**** Extracted data
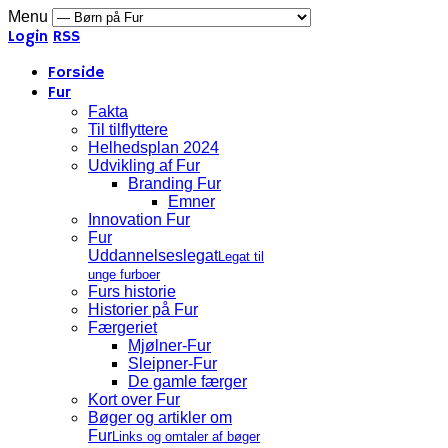
Menu
Login
RSS
Forside
Fur
Fakta
Til tilflyttere
Helhedsplan 2024
Udvikling af Fur
Branding Fur
Emner
Innovation Fur
Fur
Uddannelseslegat
Legat til
unge furboer
Furs historie
Historier på Fur
Færgeriet
Mjølner-Fur
Sleipner-Fur
De gamle færger
Kort over Fur
Bøger og artikler om
Fur
Links og omtaler af bøger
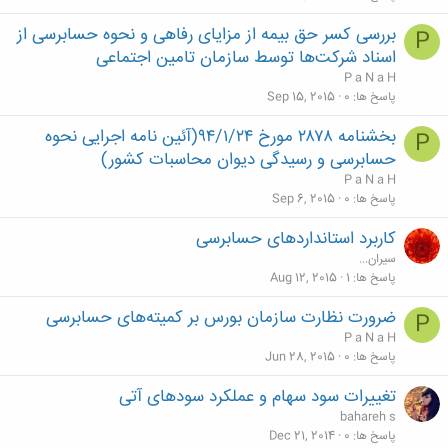
بررسی کسر حق بیمه از مزایای رفاهی و نحوه حسابرسی از
P
اسناد شرکت‌ها توسط سازمان تامین اجتماعی
P a N a H
پاسخ ها
0
Sep 15, 2015
بخشنامه ۲۸۷۸ مورخ ۹۴/۱/۲۴(آئین نامه اجرایی نحوه
P
حسابرسی و رسیدگی دیوان محاسبات کشور)
P a N a H
پاسخ ها
0
Sep 6, 2015
کاربرد استانداردهای حسابرسی
سیران...
پاسخ ها
1
Aug 12, 2015
ضرورت نظارت سازمان بورس بر کمیته‌های حسابرسی
P
P a N a H
پاسخ ها
0
Jun 28, 2015
تغییرات سود سهام و عملکرد سودهای آتی
bahareh s
پاسخ ها
0
Dec 21, 2014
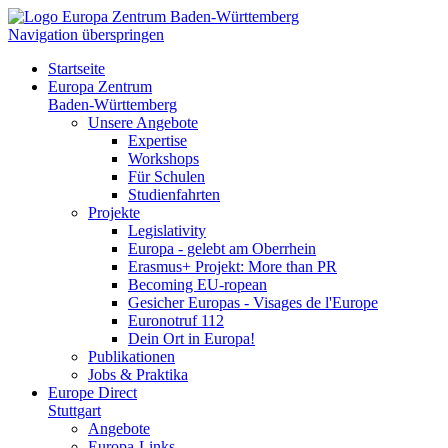
Navigation überspringen
Startseite
Europa Zentrum
Baden-Württemberg
Unsere Angebote
Expertise
Workshops
Für Schulen
Studienfahrten
Projekte
Legislativity
Europa - gelebt am Oberrhein
Erasmus+ Projekt: More than PR
Becoming EU-ropean
Gesicher Europas - Visages de l'Europe
Euronotruf 112
Dein Ort in Europa!
Publikationen
Jobs & Praktika
Europe Direct
Stuttgart
Angebote
Europa-Links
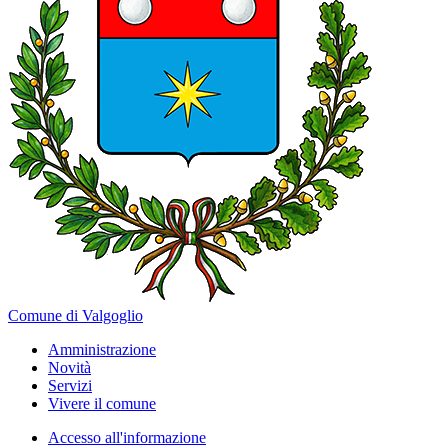
Comune di Valgoglio
Amministrazione
Novità
Servizi
Vivere il comune
Accesso all'informazione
********
Brief. Rewrite the text lines from all the records above as a Markdown table with the columns Row and Line, numbering the rows in order and skipping blank lines. Leave the pictures out of the answer.

Solution to the exercise.
| Row | Line |
|---|---|
| 1 | Menu |
| 2 | Login |
| 3 | RSS |
| 4 | Forside |
| 5 | Fur |
| 6 | Fakta |
| 7 | Til tilflyttere |
| 8 | Helhedsplan 2024 |
| 9 | Udvikling af Fur |
| 10 | Branding Fur |
| 11 | Emner |
| 12 | Innovation Fur |
| 13 | Fur |
| 14 | Uddannelseslegat |
| 15 | Legat til |
| 16 | unge furboer |
| 17 | Furs historie |
| 18 | Historier på Fur |
| 19 | Færgeriet |
| 20 | Mjølner-Fur |
| 21 | Sleipner-Fur |
| 22 | De gamle færger |
| 23 | Kort over Fur |
| 24 | Bøger og artikler om |
| 25 | Fur |
| 26 | Links og omtaler af bøger |
| 27 | بررسی کسر حق بیمه از مزایای رفاهی و نحوه حسابرسی از |
| 28 | P |
| 29 | اسناد شرکت‌ها توسط سازمان تامین اجتماعی |
| 30 | P a N a H |
| 31 | پاسخ ها |
| 32 | 0 |
| 33 | Sep 15, 2015 |
| 34 | بخشنامه ۲۸۷۸ مورخ ۹۴/۱/۲۴(آئین نامه اجرایی نحوه |
| 35 | P |
| 36 | حسابرسی و رسیدگی دیوان محاسبات کشور) |
| 37 | P a N a H |
| 38 | پاسخ ها |
| 39 | 0 |
| 40 | Sep 6, 2015 |
| 41 | کاربرد استانداردهای حسابرسی |
| 42 | سیران... |
| 43 | پاسخ ها |
| 44 | 1 |
| 45 | Aug 12, 2015 |
| 46 | ضرورت نظارت سازمان بورس بر کمیته‌های حسابرسی |
| 47 | P |
| 48 | P a N a H |
| 49 | پاسخ ها |
| 50 | 0 |
| 51 | Jun 28, 2015 |
| 52 | تغییرات سود سهام و عملکرد سودهای آتی |
| 53 | bahareh s |
| 54 | پاسخ ها |
| 55 | 0 |
| 56 | Dec 21, 2014 |
| 57 | Navigation überspringen |
| 58 | Startseite |
| 59 | Europa Zentrum |
| 60 | Baden-Württemberg |
| 61 | Unsere Angebote |
| 62 | Expertise |
| 63 | Workshops |
| 64 | Für Schulen |
| 65 | Studienfahrten |
| 66 | Projekte |
| 67 | Legislativity |
| 68 | Europa - gelebt am Oberrhein |
| 69 | Erasmus+ Projekt: More than PR |
| 70 | Becoming EU-ropean |
| 71 | Gesicher Europas - Visages de l'Europe |
| 72 | Euronotruf 112 |
| 73 | Dein Ort in Europa! |
| 74 | Publikationen |
| 75 | Jobs & Praktika |
| 76 | Europe Direct |
| 77 | Stuttgart |
| 78 | Angebote |
| 79 | Europa-Links |
| 80 | Comune di Valgoglio |
| 81 | Amministrazione |
| 82 | Novità |
| 83 | Servizi |
| 84 | Vivere il comune |
| 85 | Accesso all'informazione |